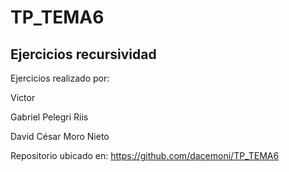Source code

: # TP_TEMA6
## Ejercicios recursividad
Ejercicios realizado por: 

Victor

Gabriel Pelegri Riis 

David César Moro Nieto 

Repositorio ubicado en: https://github.com/dacemoni/TP_TEMA6
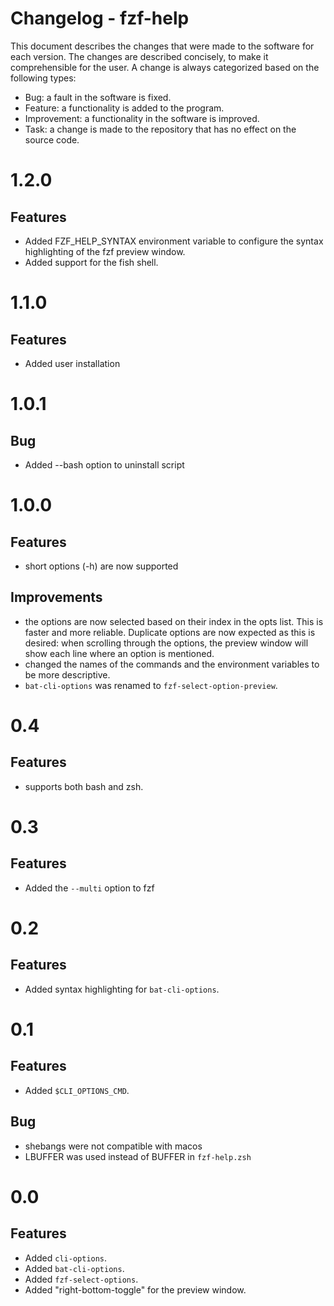 # Changelog - fzf-help

This document describes the changes that were made to the software for each
version. The changes are described concisely, to make it comprehensible for the
user. A change is always categorized based on the following types:

- Bug: a fault in the software is fixed.
- Feature: a functionality is added to the program.
- Improvement: a functionality in the software is improved.
- Task: a change is made to the repository that has no effect on the source
  code.

# 1.2.0

## Features
- Added FZF_HELP_SYNTAX environment variable to configure the syntax highlighting
  of the fzf preview window.
- Added support for the fish shell.

# 1.1.0

## Features

- Added user installation

# 1.0.1

## Bug

- Added --bash option to uninstall script

# 1.0.0

## Features

- short options (-h) are now supported

## Improvements

- the options are now selected based on their index in the opts list. This is
  faster and more reliable. Duplicate options are now expected as this is
  desired: when scrolling through the options, the preview window will show each
  line where an option is mentioned.
- changed the names of the commands and the environment variables to be more
  descriptive.
- `bat-cli-options` was renamed to `fzf-select-option-preview`.


# 0.4

## Features

- supports both bash and zsh.

# 0.3

## Features

- Added the `--multi` option to fzf

# 0.2

## Features

- Added syntax highlighting for `bat-cli-options`.

# 0.1

## Features

- Added `$CLI_OPTIONS_CMD`.

## Bug

- shebangs were not compatible with macos
- LBUFFER was used instead of BUFFER in `fzf-help.zsh`

# 0.0

## Features

- Added `cli-options`.
- Added `bat-cli-options`.
- Added `fzf-select-options`.
- Added "right-bottom-toggle" for the preview window.
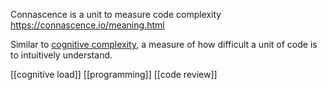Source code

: Connascence is a unit to measure code complexity
https://connascence.io/meaning.html

Similar to [cognitive complexity](https://docs.codeclimate.com/docs/cognitive-complexity), a measure of how difficult a unit of code is to intuitively understand.

[[cognitive load]]
[[programming]]
[[code review]]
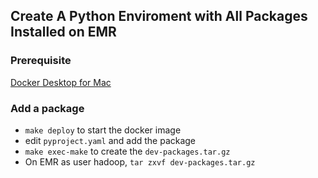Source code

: ## Create A Python Enviroment with All Packages Installed on EMR

### Prerequisite

[Docker Desktop for Mac](https://www.docker.com/products/docker-desktop)

### Add a package

- `make deploy` to start the docker image
- edit `pyproject.yaml` and add the package
- `make exec-make` to create the `dev-packages.tar.gz`
- On EMR as user hadoop, `tar zxvf dev-packages.tar.gz`
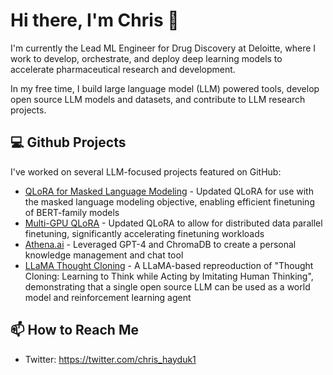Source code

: # Hi there, I'm Chris 👋

I'm currently the Lead ML Engineer for Drug Discovery at Deloitte, where I work to develop, orchestrate, and deploy deep learning models to accelerate pharmaceutical research and development.

In my free time, I build large language model (LLM) powered tools, develop open source LLM models and datasets, and contribute to LLM research projects.

## 💻 Github Projects 

I've worked on several LLM-focused projects featured on GitHub:

- [QLoRA for Masked Language Modeling](https://github.com/ChrisHayduk/QLoRA-for-MLM) - Updated QLoRA for use with the masked language modeling objective, enabling efficient finetuning of BERT-family models
- [Multi-GPU QLoRA](https://github.com/ChrisHayduk/qlora-multi-gpu) - Updated QLoRA to allow for distributed data parallel finetuning, significantly accelerating finetuning workloads
- [Athena.ai](https://github.com/ChrisHayduk/athena.ai) - Leveraged GPT-4 and ChromaDB to create a personal knowledge management and chat tool
- [LLaMA Thought Cloning](https://github.com/ChrisHayduk/Llama-Thought-Cloning) - A LLaMA-based repreoduction of "Thought Cloning: Learning to Think while Acting by Imitating Human Thinking", demonstrating that a single open source LLM can be used as a world model and reinforcement learning agent

## 📫 How to Reach Me

* Twitter: https://twitter.com/chris_hayduk1

<!--
**ChrisHayduk/ChrisHayduk** is a ✨ _special_ ✨ repository because its `README.md` (this file) appears on your GitHub profile.

Here are some ideas to get you started:

- 🔭 I’m currently working on ...
- 🌱 I’m currently learning ...
- 👯 I’m looking to collaborate on ...
- 🤔 I’m looking for help with ...
- 💬 Ask me about ...
- 
- 😄 Pronouns: ...
- ⚡ Fun fact: ...
-->
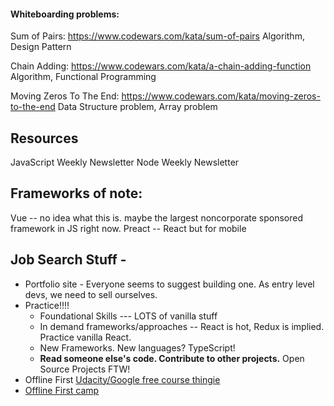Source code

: #### Whiteboarding problems:

Sum of Pairs: https://www.codewars.com/kata/sum-of-pairs
    Algorithm, Design Pattern

Chain Adding: https://www.codewars.com/kata/a-chain-adding-function
    Algorithm, Functional Programming

Moving Zeros To The End: https://www.codewars.com/kata/moving-zeros-to-the-end
    Data Structure problem, Array problem



## Resources

JavaScript Weekly Newsletter
Node Weekly Newsletter

## Frameworks of note:

Vue -- no idea what this is. maybe the largest noncorporate sponsored framework in JS right now.
Preact -- React but for mobile

## Job Search Stuff -

* Portfolio site - Everyone seems to suggest building one. As entry level devs, we need to sell ourselves.
* Practice!!!!
    * Foundational Skills --- LOTS of vanilla stuff
    * In demand frameworks/approaches -- React is hot, Redux is implied. Practice vanilla React.
    * New Frameworks. New languages? TypeScript!
    * __Read someone else's code. Contribute to other projects.__ Open Source Projects FTW!
* Offline First [Udacity/Google free course thingie](https://www.udacity.com/course/offline-web-applications--ud899)
* [Offline First camp](http://offlinefirst.org/camp/)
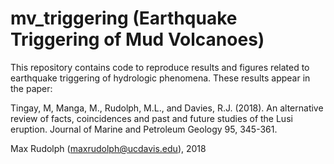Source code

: # mv_triggering (Earthquake Triggering of Mud Volcanoes)
This repository contains code to reproduce results and figures related to earthquake triggering of hydrologic phenomena. These results appear in the paper:

Tingay, M, Manga, M., Rudolph, M.L., and Davies, R.J. (2018). An alternative review of facts, coincidences and past and future studies of the Lusi eruption. Journal of Marine and Petroleum Geology 95, 345-361.

Max Rudolph (maxrudolph@ucdavis.edu), 2018
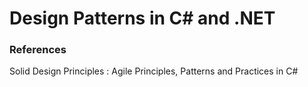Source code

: # Design Patterns in C# and .NET


### References
Solid Design Principles : Agile Principles, Patterns and Practices in C#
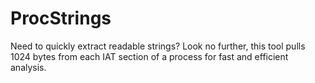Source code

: # ProcStrings
Need to quickly extract readable strings? Look no further, this tool pulls 1024 bytes from each IAT section of a process for fast and efficient analysis.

===============

◆ **WORK TO COMPLETE**
Without changing a single word, set down all of the material again and leave out its pictures.

◆ **EXERCISE RESULT**
Source code

: # TP_TEMA6
## Ejercicios recursividad
Ejercicios realizado por: 

Victor

Gabriel Pelegri Riis 

David César Moro Nieto 

Repositorio ubicado en: https://github.com/dacemoni/TP_TEMA6
 # Changelog - fzf-help

This document describes the changes that were made to the software for each
version. The changes are described concisely, to make it comprehensible for the
user. A change is always categorized based on the following types:

- Bug: a fault in the software is fixed.
- Feature: a functionality is added to the program.
- Improvement: a functionality in the software is improved.
- Task: a change is made to the repository that has no effect on the source
  code.

# 1.2.0

## Features
- Added FZF_HELP_SYNTAX environment variable to configure the syntax highlighting
  of the fzf preview window.
- Added support for the fish shell.

# 1.1.0

## Features

- Added user installation

# 1.0.1

## Bug

- Added --bash option to uninstall script

# 1.0.0

## Features

- short options (-h) are now supported

## Improvements

- the options are now selected based on their index in the opts list. This is
  faster and more reliable. Duplicate options are now expected as this is
  desired: when scrolling through the options, the preview window will show each
  line where an option is mentioned.
- changed the names of the commands and the environment variables to be more
  descriptive.
- `bat-cli-options` was renamed to `fzf-select-option-preview`.


# 0.4

## Features

- supports both bash and zsh.

# 0.3

## Features

- Added the `--multi` option to fzf

# 0.2

## Features

- Added syntax highlighting for `bat-cli-options`.

# 0.1

## Features

- Added `$CLI_OPTIONS_CMD`.

## Bug

- shebangs were not compatible with macos
- LBUFFER was used instead of BUFFER in `fzf-help.zsh`

# 0.0

## Features

- Added `cli-options`.
- Added `bat-cli-options`.
- Added `fzf-select-options`.
- Added "right-bottom-toggle" for the preview window.
Source code

: Connascence is a unit to measure code complexity
https://connascence.io/meaning.html

Similar to [cognitive complexity](https://docs.codeclimate.com/docs/cognitive-complexity), a measure of how difficult a unit of code is to intuitively understand.

[[cognitive load]]
[[programming]]
[[code review]]
Source code

: ## Create A Python Enviroment with All Packages Installed on EMR

### Prerequisite

[Docker Desktop for Mac](https://www.docker.com/products/docker-desktop)

### Add a package

- `make deploy` to start the docker image
- edit `pyproject.yaml` and add the package
- `make exec-make` to create the `dev-packages.tar.gz`
- On EMR as user hadoop, `tar zxvf dev-packages.tar.gz`
Source code

: # Hi there, I'm Chris 👋

I'm currently the Lead ML Engineer for Drug Discovery at Deloitte, where I work to develop, orchestrate, and deploy deep learning models to accelerate pharmaceutical research and development.

In my free time, I build large language model (LLM) powered tools, develop open source LLM models and datasets, and contribute to LLM research projects.

## 💻 Github Projects 

I've worked on several LLM-focused projects featured on GitHub:

- [QLoRA for Masked Language Modeling](https://github.com/ChrisHayduk/QLoRA-for-MLM) - Updated QLoRA for use with the masked language modeling objective, enabling efficient finetuning of BERT-family models
- [Multi-GPU QLoRA](https://github.com/ChrisHayduk/qlora-multi-gpu) - Updated QLoRA to allow for distributed data parallel finetuning, significantly accelerating finetuning workloads
- [Athena.ai](https://github.com/ChrisHayduk/athena.ai) - Leveraged GPT-4 and ChromaDB to create a personal knowledge management and chat tool
- [LLaMA Thought Cloning](https://github.com/ChrisHayduk/Llama-Thought-Cloning) - A LLaMA-based repreoduction of "Thought Cloning: Learning to Think while Acting by Imitating Human Thinking", demonstrating that a single open source LLM can be used as a world model and reinforcement learning agent

## 📫 How to Reach Me

* Twitter: https://twitter.com/chris_hayduk1

<!--
**ChrisHayduk/ChrisHayduk** is a ✨ _special_ ✨ repository because its `README.md` (this file) appears on your GitHub profile.

Here are some ideas to get you started:

- 🔭 I’m currently working on ...
- 🌱 I’m currently learning ...
- 👯 I’m looking to collaborate on ...
- 🤔 I’m looking for help with ...
- 💬 Ask me about ...
- 
- 😄 Pronouns: ...
- ⚡ Fun fact: ...
-->
Source code

: #### Whiteboarding problems:

Sum of Pairs: https://www.codewars.com/kata/sum-of-pairs
    Algorithm, Design Pattern

Chain Adding: https://www.codewars.com/kata/a-chain-adding-function
    Algorithm, Functional Programming

Moving Zeros To The End: https://www.codewars.com/kata/moving-zeros-to-the-end
    Data Structure problem, Array problem



## Resources

JavaScript Weekly Newsletter
Node Weekly Newsletter

## Frameworks of note:

Vue -- no idea what this is. maybe the largest noncorporate sponsored framework in JS right now.
Preact -- React but for mobile

## Job Search Stuff -

* Portfolio site - Everyone seems to suggest building one. As entry level devs, we need to sell ourselves.
* Practice!!!!
    * Foundational Skills --- LOTS of vanilla stuff
    * In demand frameworks/approaches -- React is hot, Redux is implied. Practice vanilla React.
    * New Frameworks. New languages? TypeScript!
    * __Read someone else's code. Contribute to other projects.__ Open Source Projects FTW!
* Offline First [Udacity/Google free course thingie](https://www.udacity.com/course/offline-web-applications--ud899)
* [Offline First camp](http://offlinefirst.org/camp/)
Source code

: # mv_triggering (Earthquake Triggering of Mud Volcanoes)
This repository contains code to reproduce results and figures related to earthquake triggering of hydrologic phenomena. These results appear in the paper:

Tingay, M, Manga, M., Rudolph, M.L., and Davies, R.J. (2018). An alternative review of facts, coincidences and past and future studies of the Lusi eruption. Journal of Marine and Petroleum Geology 95, 345-361.

Max Rudolph (maxrudolph@ucdavis.edu), 2018
Source code

: # Design Patterns in C# and .NET


### References
Solid Design Principles : Agile Principles, Patterns and Practices in C#
Source code

: # ProcStrings
Need to quickly extract readable strings? Look no further, this tool pulls 1024 bytes from each IAT section of a process for fast and efficient analysis.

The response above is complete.